PROBLEM DETAILS:
An exact copy of every entry is needed, without any of the pictures.

Landmark coordinate records:
────────────────
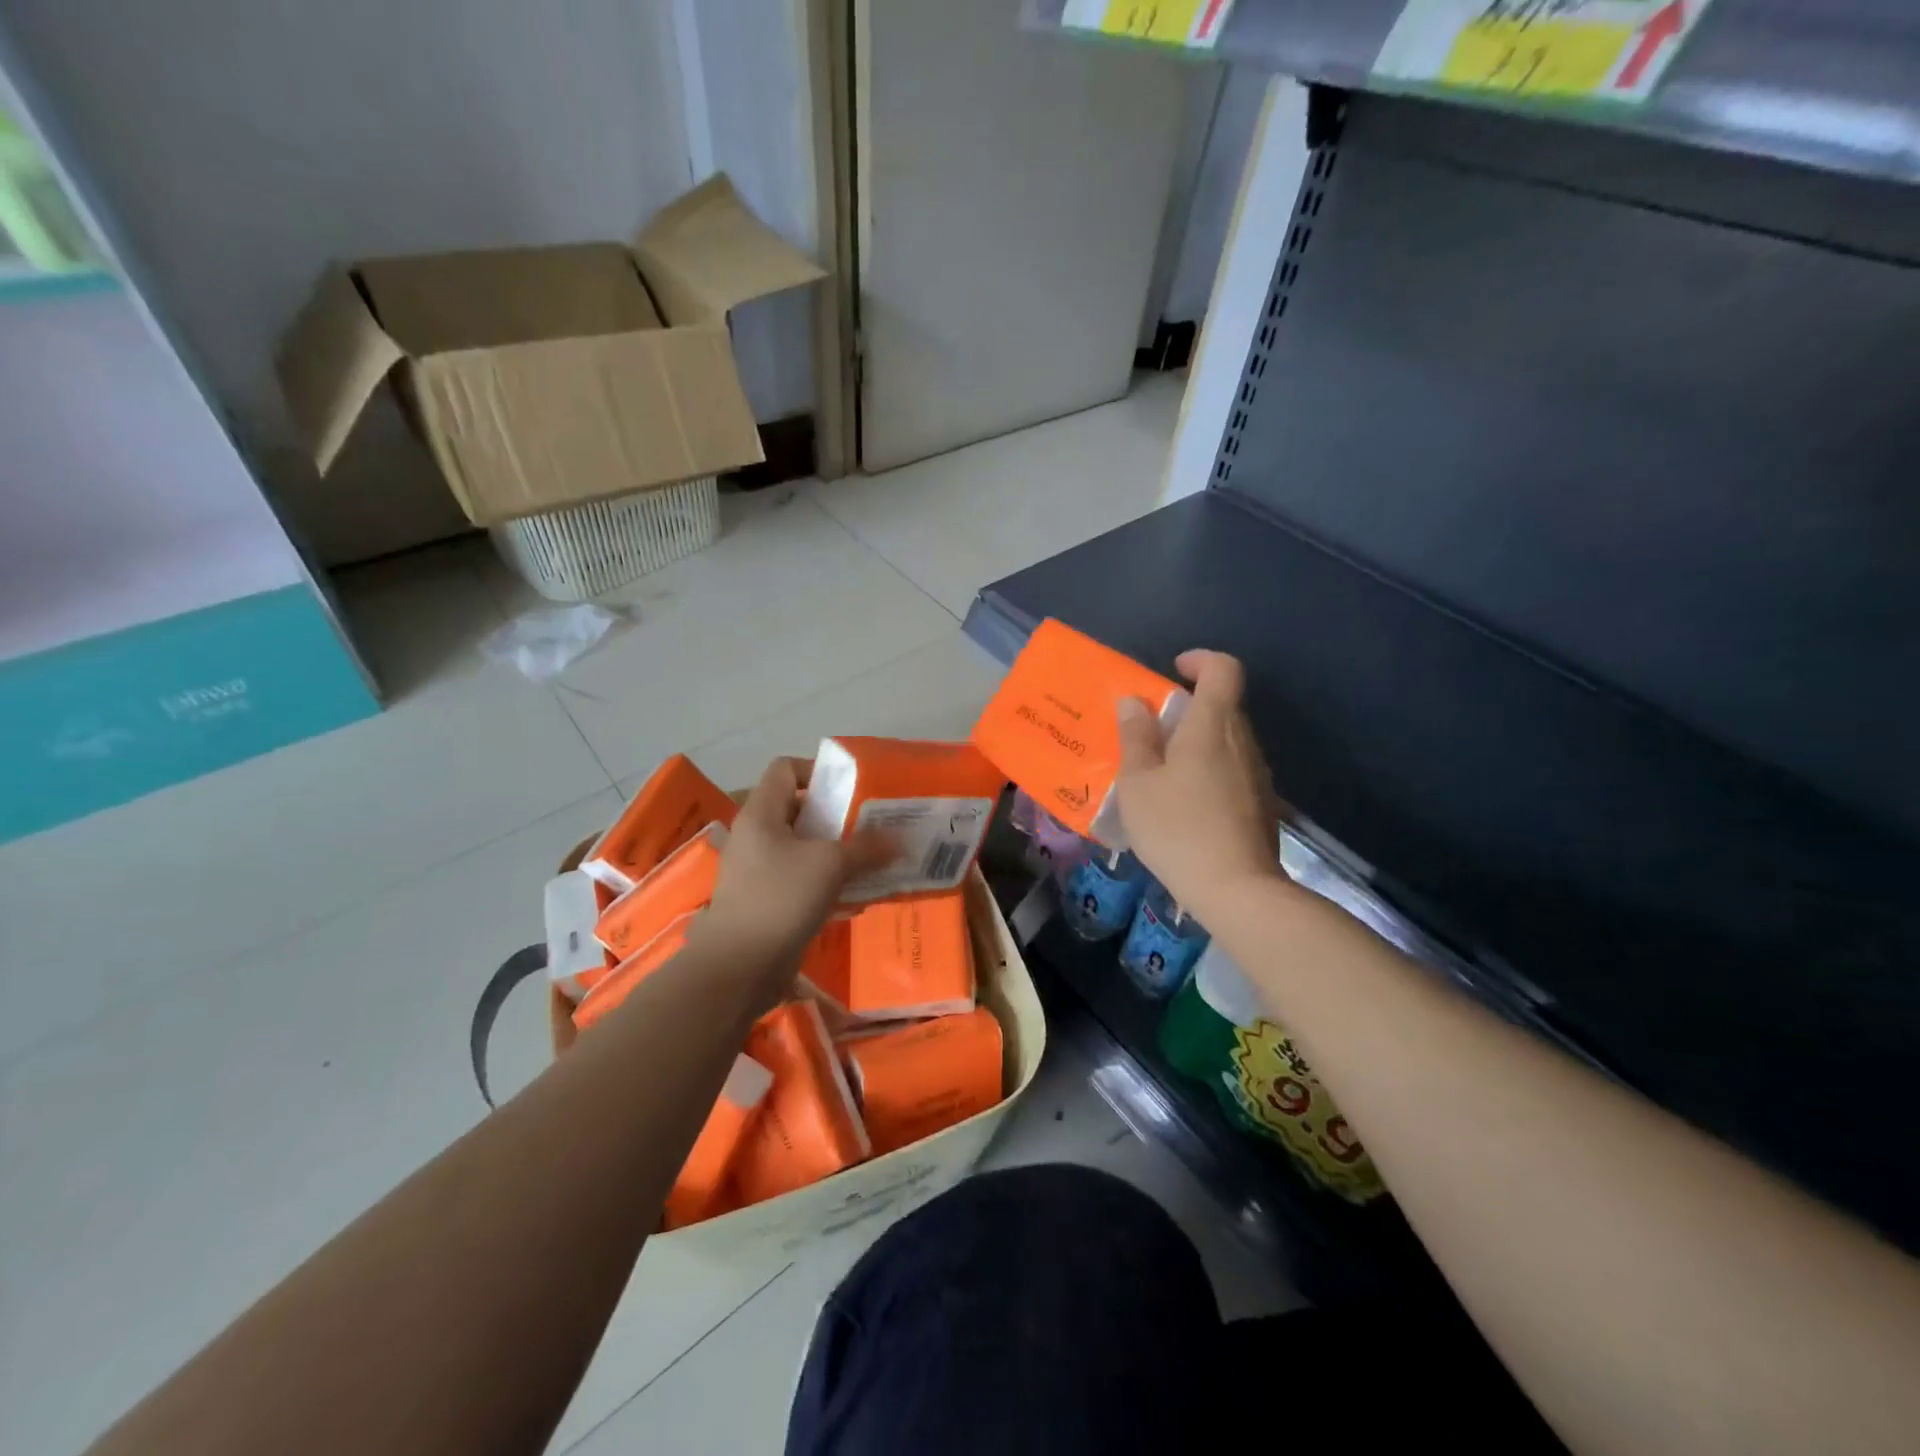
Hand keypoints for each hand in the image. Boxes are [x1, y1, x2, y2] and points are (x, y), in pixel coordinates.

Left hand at [696, 757, 892, 979]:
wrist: (738, 966)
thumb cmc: (780, 898)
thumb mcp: (830, 865)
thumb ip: (866, 847)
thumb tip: (900, 839)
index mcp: (761, 813)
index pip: (786, 769)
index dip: (818, 771)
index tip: (852, 790)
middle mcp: (756, 835)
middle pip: (799, 809)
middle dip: (838, 816)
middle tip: (872, 826)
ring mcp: (758, 870)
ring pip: (803, 848)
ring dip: (836, 852)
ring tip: (872, 861)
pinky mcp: (766, 900)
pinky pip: (801, 879)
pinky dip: (827, 882)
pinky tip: (856, 896)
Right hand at [1115, 650, 1281, 923]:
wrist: (1237, 890)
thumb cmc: (1177, 828)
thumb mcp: (1139, 783)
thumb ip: (1136, 737)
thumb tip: (1135, 701)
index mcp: (1212, 726)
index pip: (1223, 669)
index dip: (1200, 660)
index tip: (1173, 672)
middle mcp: (1242, 741)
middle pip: (1223, 705)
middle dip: (1188, 707)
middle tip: (1152, 731)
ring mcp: (1257, 773)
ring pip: (1227, 740)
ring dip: (1197, 742)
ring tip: (1162, 773)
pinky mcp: (1262, 803)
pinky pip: (1233, 769)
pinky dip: (1209, 771)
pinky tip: (1185, 805)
────────────────
TASK ANSWER:
Hand keypoints for each hand in the image. Boxes are [x1, y1, x2, y2] and points are (x, y), in pixel coordinates.

Left hand at [696, 757, 892, 979]:
wrist: (738, 966)
thumb cmc: (780, 898)
thumb mcp: (830, 865)
thumb ip: (866, 847)
thumb tip: (900, 839)
index mcp: (761, 813)
index pip: (786, 769)
index dip: (818, 771)
index tip: (852, 790)
middle mcp: (756, 835)
middle pip: (799, 809)
middle dip: (838, 816)
middle tip: (872, 826)
ring mcp: (758, 870)
ring pip: (803, 848)
ring dip: (836, 852)
ring tip: (872, 861)
pinky mcp: (766, 900)
pinky pip: (801, 879)
pinky dip: (827, 882)
pinky tip: (856, 896)
Right hand at [1115, 650, 1281, 923]:
wrist: (1237, 890)
thumb cmc: (1177, 828)
thumb mcp: (1139, 783)
thumb ip: (1136, 737)
thumb tip: (1135, 701)
index mcp: (1212, 726)
index pip: (1223, 669)
index dip: (1200, 660)
index tip: (1173, 672)
middle mcp: (1242, 741)
middle pip: (1223, 705)
middle dip: (1188, 707)
middle tip: (1152, 731)
ring mcp: (1257, 773)
ring pip: (1227, 740)
ring dip: (1197, 742)
ring tip: (1162, 773)
pinky mcp: (1262, 803)
pinky pip: (1233, 769)
pinky dip: (1209, 771)
pinky tip: (1185, 805)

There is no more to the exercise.